只是可惜了,我相信那个人定可以成为一代明君,使得海晏河清,却无法见到这一切。从今往后,我怕是再也见不到那人高高在上的容颜了。
我以为我死后会到森罗地府,走黄泉之路,可是为什么等我再度有意识之时,我竟还是在人间?
此刻,我便如戏文上所言的鬼魂一般,无人可见,飘荡于空中,不可进食,不会疲劳。但我似乎又和戏文上所描写的鬼魂有些不同——我只能在一个婴孩附近活动,虽然那婴孩予我的感觉,异样的熟悉。
流光容易把人抛,红了樱桃,绿了芭蕉。
我在那婴孩身边,看着他一日日长大,也渐渐知道了此时仍在新朝,只是不知,距我死时已是多久。倒是那婴儿,哦不,现在应该说是孩童了,天资聪颖,过目不忘。
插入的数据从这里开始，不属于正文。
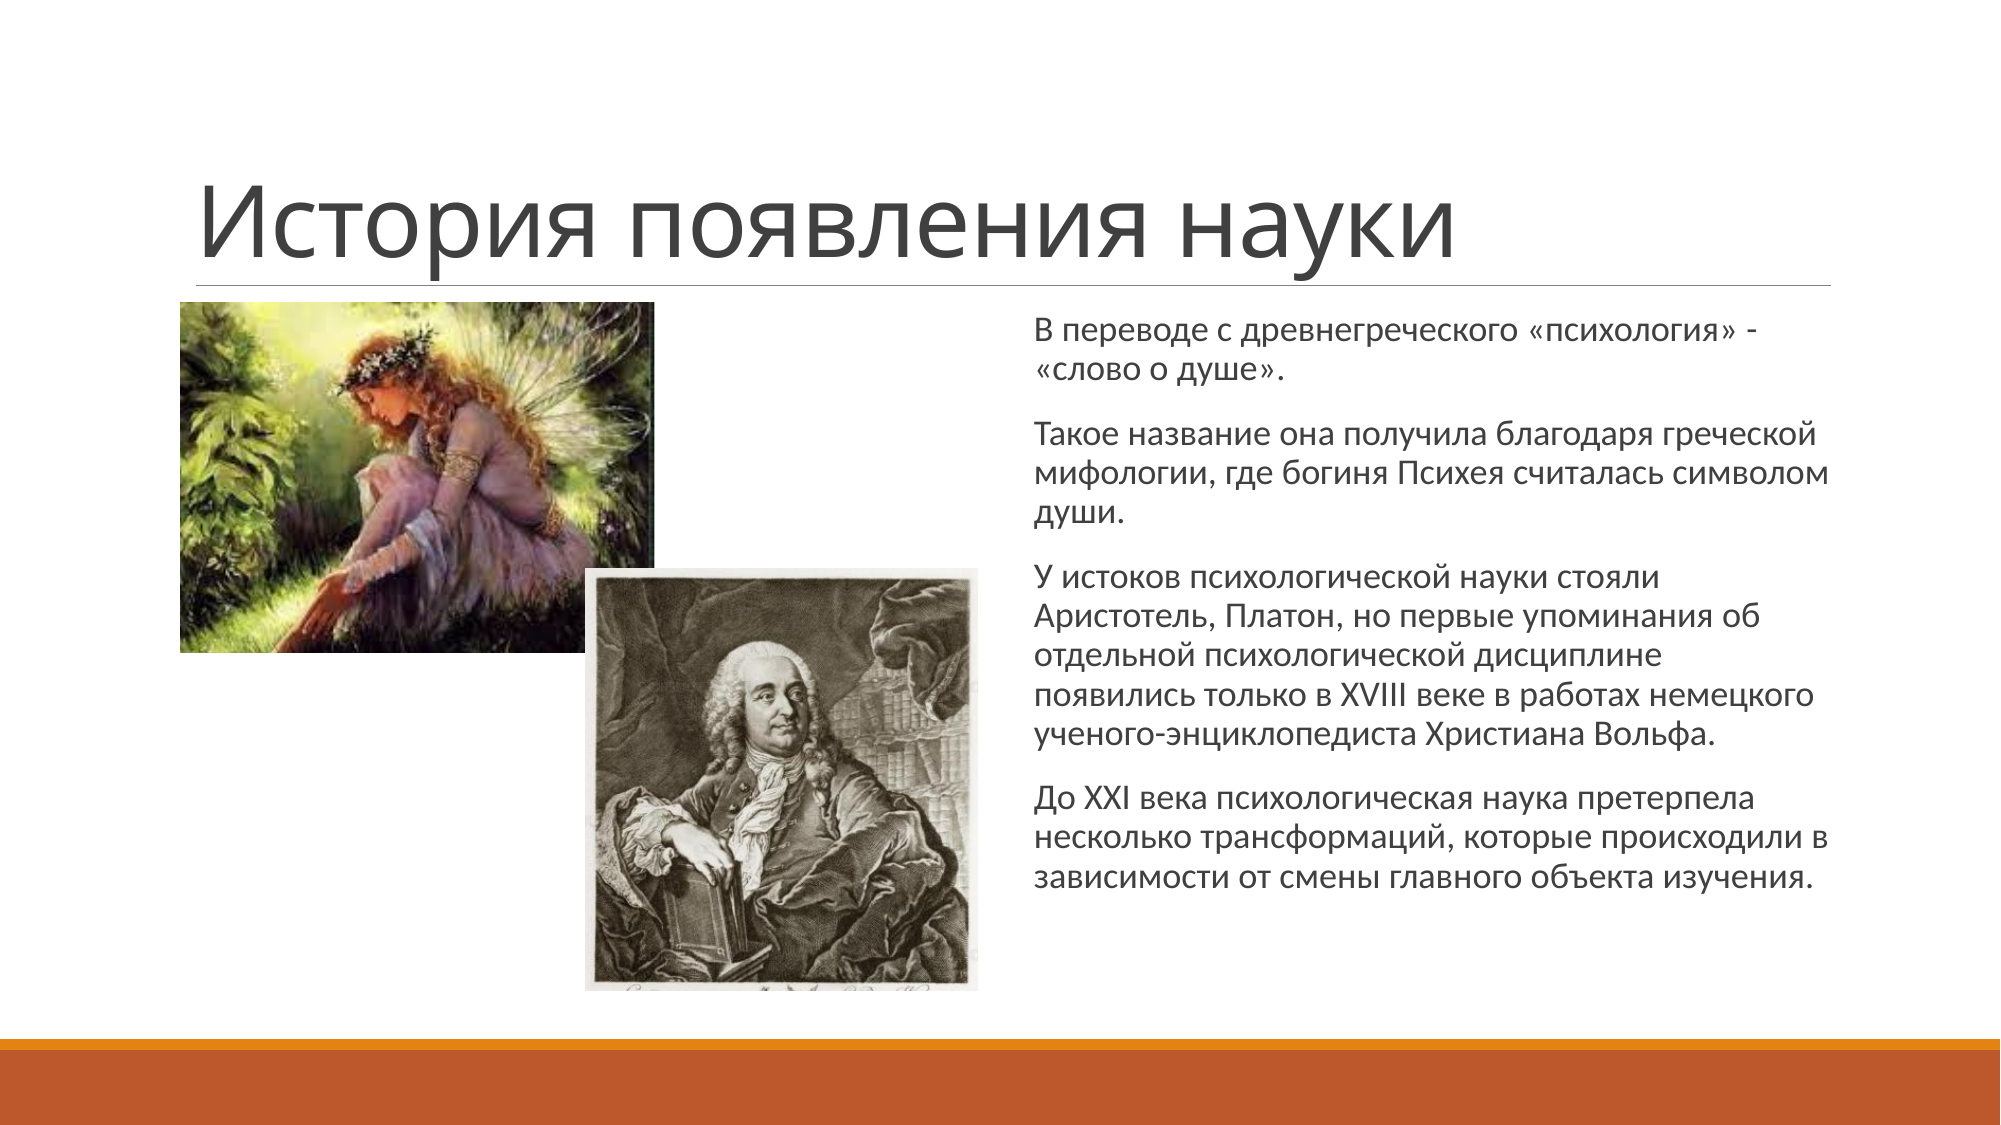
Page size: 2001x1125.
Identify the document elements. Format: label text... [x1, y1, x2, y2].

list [179, 302, 655, 654]
title История появления науки [180, 47, 1830, 285]
list В переводе с древнегреческого «психология» - «слово о душе». Такое название она получила благодаря греческой мифологии, где богиня Психея считалась символом души. У истоков психологической науки стояли Аристотель, Платон, но первые упоминания об отдельной психологической дисциплине появились только в XVIII веке в работах немецкого ученого-энциклопедиста Христиана Вольфа. До XXI века психологическая наука претерпела несколько трансформаций, которые происходили в зависимости от смены главного объекта изучения. [1020, 302, 1830, 963]
picture [584, 567, 979, 991]
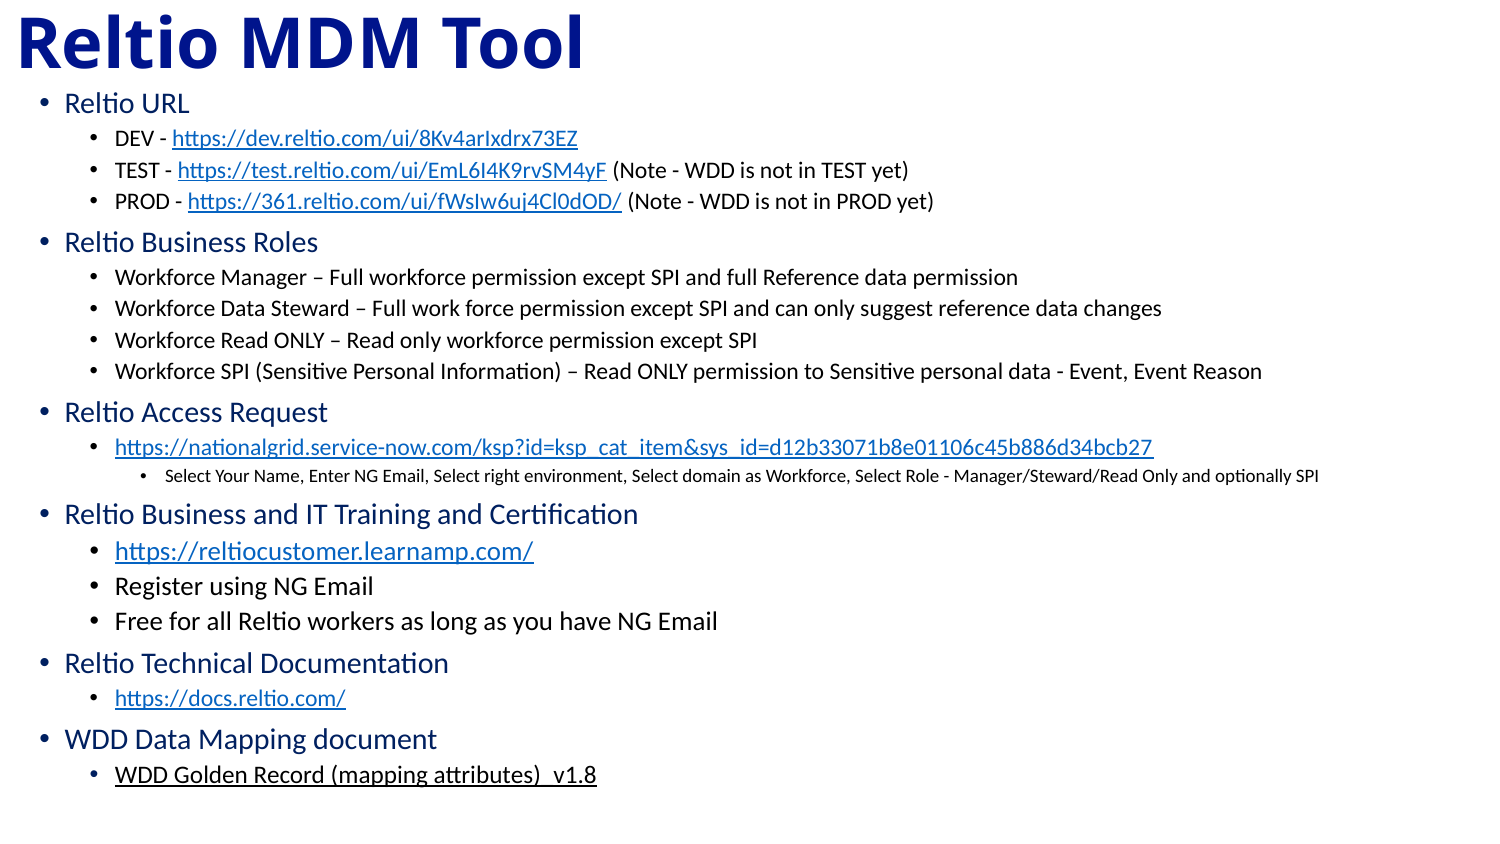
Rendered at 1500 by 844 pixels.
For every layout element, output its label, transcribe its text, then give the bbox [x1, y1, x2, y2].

list Reltio URL DEV - https://dev.reltio.com/ui/8Kv4arIxdrx73EZ TEST - https://test.reltio.com/ui/EmL6I4K9rvSM4yF (Note - WDD is not in TEST yet) PROD - https://361.reltio.com/ui/fWsIw6uj4Cl0dOD/ (Note - WDD is not in PROD yet) Reltio Business Roles Workforce Manager – Full workforce permission except SPI and full Reference data permission Workforce Data Steward – Full work force permission except SPI and can only suggest reference data changes Workforce Read ONLY – Read only workforce permission except SPI Workforce SPI (Sensitive Personal Information) – Read ONLY permission to Sensitive personal data - Event, Event Reason Reltio Access Request https://nationalgrid.service-now.com/ksp?id=ksp_cat_item&sys_id=d12b33071b8e01106c45b886d34bcb27 Select Your Name, Enter NG Email, Select right environment, Select domain as Workforce, Select Role - Manager/Steward/Read Only and optionally SPI Reltio Business and IT Training and Certification https://reltiocustomer.learnamp.com/ Register using NG Email Free for all Reltio workers as long as you have NG Email Reltio Technical Documentation https://docs.reltio.com/ WDD Data Mapping document WDD Golden Record (mapping attributes)_v1.8 [24, 80, 1480, 799]
title Reltio MDM Tool [0, 0, 1294, 92]
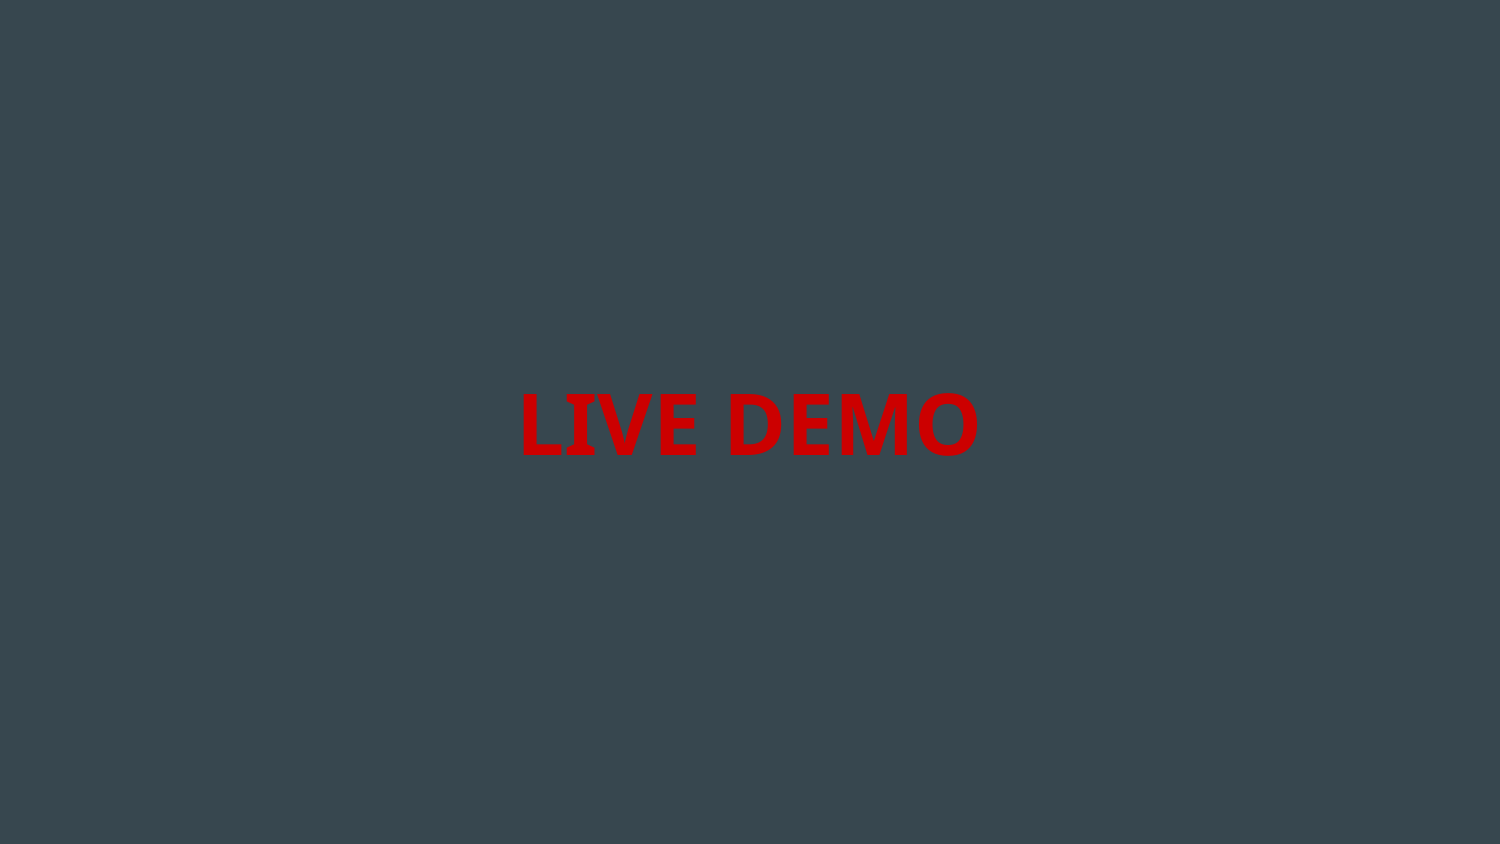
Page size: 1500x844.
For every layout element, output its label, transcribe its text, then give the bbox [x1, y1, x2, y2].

text_box LIVE DEMO [309, 354, 1191, 488]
我看着他五岁诵六甲,十岁观百家;我看着他集天地的精华于一身,才华横溢无人能及;我看着他被兄嫂抚养长大,却毫无畏缩胆怯之心,反而是自信不已,傲骨天成;我看着他一日日长开的容颜昳丽,眉目如画;我看着他,有着经邦济世之才,报效君国之心。上天对白霄真是厚爱至极,似乎把常人所想要拥有的一切,尽赐予他。
只是奇怪的是,白霄似乎对君主异常执着,甚至是一到条件就去参加了科举,想要见一见天子圣颜。
以白霄之才,科举自然不在话下。
到那一日,金銮殿上,我终于再次见到了我的君主,杨辽。但我只能看着他对白霄的赞赏,对白霄的喜爱,对白霄的关注;只能看着白霄用尊敬敬爱的眼神注视着君主,就和从前的我一样。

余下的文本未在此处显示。